In conclusion, we most emphatically
affirm all the regrets expressed at our lack of a holy
aggressiveness, and every ardent aspiration for a remedy. But this
remedy is not to be found by innovation upon our system, but in the
reformation of the persons who work the system. What we need is not a
class of imperfectly educated ministers, but repentance, holy
yearning for souls, prayer, and more abounding labour by educated
ministers; more family religion and true Christian training in
households, which is, after all, the Presbyterian's main lever; more
self-consecration in our laymen; and especially our employment of the
“dead capital” now lying unused in our eldership. The
elder need not be a “local preacher,” after the pattern of
the Methodist “local,” but the intelligent elder ought to
be something much better; active in spheres of work which the church
needs much more than sermonising or formal “preachments,”
vis., catechetical instruction, teaching the gospel from house to
house, oversight, social meetings, exhortations. Sabbath-schools. Do
we feel a “crying need” in our out-lying destitutions for
such work as this, and for labourers to do it more cheaply than the
educated evangelist?

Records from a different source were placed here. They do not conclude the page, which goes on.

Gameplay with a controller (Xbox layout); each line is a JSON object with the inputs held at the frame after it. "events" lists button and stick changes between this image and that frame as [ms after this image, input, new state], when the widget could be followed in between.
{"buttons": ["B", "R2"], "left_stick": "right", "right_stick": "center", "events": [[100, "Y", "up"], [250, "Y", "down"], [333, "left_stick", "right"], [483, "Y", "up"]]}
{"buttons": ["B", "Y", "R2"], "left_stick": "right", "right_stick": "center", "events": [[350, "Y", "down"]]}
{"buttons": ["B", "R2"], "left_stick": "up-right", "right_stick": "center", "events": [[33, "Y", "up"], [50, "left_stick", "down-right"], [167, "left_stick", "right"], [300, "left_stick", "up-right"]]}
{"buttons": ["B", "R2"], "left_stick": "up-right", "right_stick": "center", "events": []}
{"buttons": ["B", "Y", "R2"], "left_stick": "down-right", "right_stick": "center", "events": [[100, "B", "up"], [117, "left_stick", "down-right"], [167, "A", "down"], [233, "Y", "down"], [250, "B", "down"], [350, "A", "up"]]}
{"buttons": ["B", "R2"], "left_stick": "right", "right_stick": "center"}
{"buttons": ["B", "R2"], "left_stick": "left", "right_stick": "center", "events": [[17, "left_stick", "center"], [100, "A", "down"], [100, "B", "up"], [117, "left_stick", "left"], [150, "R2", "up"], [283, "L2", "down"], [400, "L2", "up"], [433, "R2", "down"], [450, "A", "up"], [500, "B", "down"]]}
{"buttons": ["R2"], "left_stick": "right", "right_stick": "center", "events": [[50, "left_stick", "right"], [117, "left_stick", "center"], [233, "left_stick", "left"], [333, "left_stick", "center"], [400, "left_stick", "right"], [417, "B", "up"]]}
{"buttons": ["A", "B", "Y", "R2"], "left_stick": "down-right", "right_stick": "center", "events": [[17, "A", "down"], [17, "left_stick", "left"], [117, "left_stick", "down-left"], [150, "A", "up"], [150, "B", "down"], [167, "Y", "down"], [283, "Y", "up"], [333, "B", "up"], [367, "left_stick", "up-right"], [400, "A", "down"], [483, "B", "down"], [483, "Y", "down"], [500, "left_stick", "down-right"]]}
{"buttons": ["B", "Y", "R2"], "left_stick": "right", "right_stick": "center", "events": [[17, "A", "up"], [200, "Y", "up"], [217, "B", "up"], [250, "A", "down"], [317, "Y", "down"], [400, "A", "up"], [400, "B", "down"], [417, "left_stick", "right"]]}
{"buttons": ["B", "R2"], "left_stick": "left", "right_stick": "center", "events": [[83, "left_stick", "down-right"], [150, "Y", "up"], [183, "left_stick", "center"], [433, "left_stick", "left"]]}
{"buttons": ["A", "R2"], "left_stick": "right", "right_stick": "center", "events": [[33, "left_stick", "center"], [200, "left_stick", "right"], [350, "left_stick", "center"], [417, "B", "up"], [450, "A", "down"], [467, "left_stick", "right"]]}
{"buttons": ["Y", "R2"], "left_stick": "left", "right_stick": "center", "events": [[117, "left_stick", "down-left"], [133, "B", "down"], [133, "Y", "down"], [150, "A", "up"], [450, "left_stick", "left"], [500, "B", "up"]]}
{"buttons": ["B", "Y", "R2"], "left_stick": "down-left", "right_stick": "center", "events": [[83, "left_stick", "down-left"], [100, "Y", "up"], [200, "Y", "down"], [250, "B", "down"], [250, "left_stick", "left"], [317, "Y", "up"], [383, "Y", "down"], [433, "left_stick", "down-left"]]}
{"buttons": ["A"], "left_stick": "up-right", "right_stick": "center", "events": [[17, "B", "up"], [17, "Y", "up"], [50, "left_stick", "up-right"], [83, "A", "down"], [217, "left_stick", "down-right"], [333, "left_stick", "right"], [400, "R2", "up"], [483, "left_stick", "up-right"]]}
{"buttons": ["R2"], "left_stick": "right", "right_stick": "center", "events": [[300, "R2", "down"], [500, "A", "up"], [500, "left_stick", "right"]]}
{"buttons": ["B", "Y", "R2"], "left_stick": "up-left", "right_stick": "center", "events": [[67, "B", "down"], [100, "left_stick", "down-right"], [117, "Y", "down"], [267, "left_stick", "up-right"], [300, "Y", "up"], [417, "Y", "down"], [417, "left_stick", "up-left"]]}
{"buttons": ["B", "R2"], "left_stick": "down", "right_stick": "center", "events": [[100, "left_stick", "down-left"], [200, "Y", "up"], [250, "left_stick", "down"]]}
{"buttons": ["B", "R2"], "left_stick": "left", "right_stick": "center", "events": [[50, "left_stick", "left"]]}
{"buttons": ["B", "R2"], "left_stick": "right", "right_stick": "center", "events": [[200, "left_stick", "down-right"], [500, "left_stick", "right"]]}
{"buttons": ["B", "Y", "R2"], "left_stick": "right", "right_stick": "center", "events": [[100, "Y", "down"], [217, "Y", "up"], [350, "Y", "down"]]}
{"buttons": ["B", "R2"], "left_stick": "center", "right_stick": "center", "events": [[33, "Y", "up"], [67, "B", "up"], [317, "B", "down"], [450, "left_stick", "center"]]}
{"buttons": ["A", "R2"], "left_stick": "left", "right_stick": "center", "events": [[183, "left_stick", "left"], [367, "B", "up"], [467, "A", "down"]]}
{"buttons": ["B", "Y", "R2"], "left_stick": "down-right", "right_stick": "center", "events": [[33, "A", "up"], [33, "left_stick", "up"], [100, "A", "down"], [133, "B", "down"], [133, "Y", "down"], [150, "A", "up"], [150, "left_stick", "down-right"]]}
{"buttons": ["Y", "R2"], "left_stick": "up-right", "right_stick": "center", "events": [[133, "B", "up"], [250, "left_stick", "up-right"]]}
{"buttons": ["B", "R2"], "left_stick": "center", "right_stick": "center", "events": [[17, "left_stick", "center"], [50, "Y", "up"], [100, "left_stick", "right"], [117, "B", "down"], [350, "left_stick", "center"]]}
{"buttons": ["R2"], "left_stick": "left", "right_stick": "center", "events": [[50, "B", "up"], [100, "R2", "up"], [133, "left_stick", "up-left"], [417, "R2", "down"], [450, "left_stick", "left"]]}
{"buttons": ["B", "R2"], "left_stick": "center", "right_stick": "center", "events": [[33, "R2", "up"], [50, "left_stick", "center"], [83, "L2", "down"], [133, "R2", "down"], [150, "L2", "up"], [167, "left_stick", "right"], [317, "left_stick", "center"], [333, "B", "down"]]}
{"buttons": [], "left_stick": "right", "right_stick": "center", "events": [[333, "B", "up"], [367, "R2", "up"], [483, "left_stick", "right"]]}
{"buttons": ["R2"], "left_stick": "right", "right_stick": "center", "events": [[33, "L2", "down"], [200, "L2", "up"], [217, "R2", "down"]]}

This is precisely the work which intelligent
ruling elders ought to do. All the elders in Scripture, ruling and
teaching, were required to be “apt to teach.” Our
conception of the New Testament organisation of the congregation
would not pull down a part of the ministers to an uneducated level,
but lift up all the elders, including the ruling elders, to the level
of official teachers. Each congregation was governed and taught, not
by a one-man power, a sort of local prelate, but by a board, a
plurality of elders, all of whom were teachers, though not all of
equal teaching authority, learning, or gifts. But, to ensure full
intelligence and permanent orthodoxy, we should require the presiding
elder in this board to have the full equipment of well attested
theological learning. One such man, thoroughly furnished, presiding
over the board, and regulating and harmonising their joint
instructions, would give a sufficient guarantee of soundness in the
faith. The others under him, in their less authoritative teaching
sphere, would safely fill in the details of the work. The ruling
elder would not act as catechist as though he were an independent
integer, but as a member of the board, under its direction, and
especially under the direction of the president, who is fully trained
and tried; even as he, in his public work as authoritative herald of
salvation, does not act independently, but under the control of his
Presbyterial Board, the Presbytery. Thus the didactic work of each
congregation would assume a largeness, occupying several men's hands;
while the thorough theological furniture of the one man at the head
would guarantee doctrinal safety in the whole. Such was evidently the
apostle's conception in the pastoral epistles.